> Work instructions:
Among the entries that follow, locate the line with "Measuring 896 across" and the line with "the woman in pink shawl at [66,338], 11.80". Output those lines and all lines in between, exactly, minus the pictures.

Stored records:
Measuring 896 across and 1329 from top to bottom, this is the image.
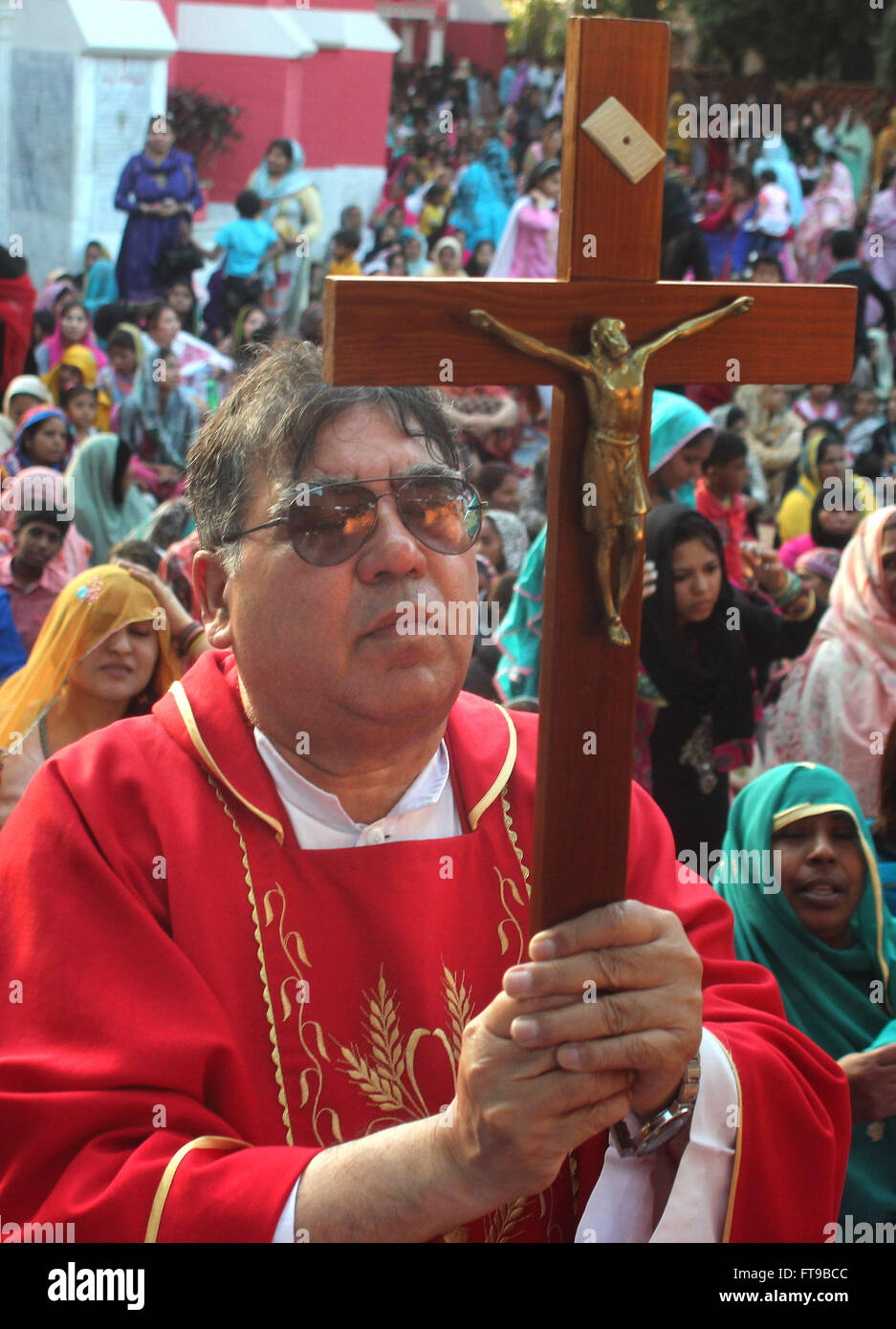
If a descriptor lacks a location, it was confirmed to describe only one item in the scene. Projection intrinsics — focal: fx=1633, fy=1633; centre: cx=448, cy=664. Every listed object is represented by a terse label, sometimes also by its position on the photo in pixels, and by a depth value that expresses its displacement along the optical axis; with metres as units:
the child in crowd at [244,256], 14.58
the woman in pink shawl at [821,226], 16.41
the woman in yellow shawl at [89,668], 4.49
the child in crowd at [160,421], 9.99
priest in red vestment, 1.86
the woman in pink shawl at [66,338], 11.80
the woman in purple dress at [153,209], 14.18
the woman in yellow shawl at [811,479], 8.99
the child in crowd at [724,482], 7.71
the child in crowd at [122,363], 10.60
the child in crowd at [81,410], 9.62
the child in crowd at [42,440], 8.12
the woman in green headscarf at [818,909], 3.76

==

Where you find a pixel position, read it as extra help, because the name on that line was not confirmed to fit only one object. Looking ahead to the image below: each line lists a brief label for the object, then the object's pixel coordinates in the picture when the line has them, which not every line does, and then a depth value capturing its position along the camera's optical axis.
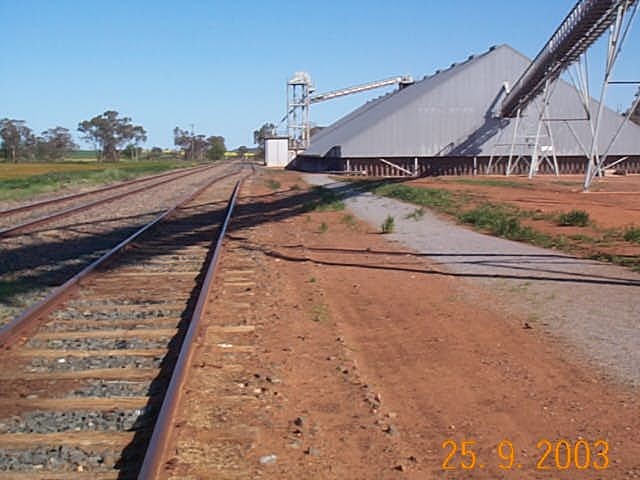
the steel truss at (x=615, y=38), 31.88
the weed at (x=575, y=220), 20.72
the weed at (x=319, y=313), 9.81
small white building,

> Solution:
Measuring 896 across and 1329 from top to bottom, this is the image.
If a descriptor lacks a location, it was confirmed to describe only one item in the scene. Projection intrinsics — focal: fx=1633, fy=1633; centre: cx=448, cy=664. Every listed object is represented by a terse label, sometimes also by its position on the photo in pixels, and by a depth value that expresses its displacement along the optical axis; with metres as units:
the child in crowd at [244,256], 14.58
the woman in pink shawl at [821,226], 16.41
the woman in yellow shawl at [89,668], 4.49
the child in crowd at [160,421], 9.99
priest in red vestment, 1.86
the woman in pink shawl at [66,338], 11.80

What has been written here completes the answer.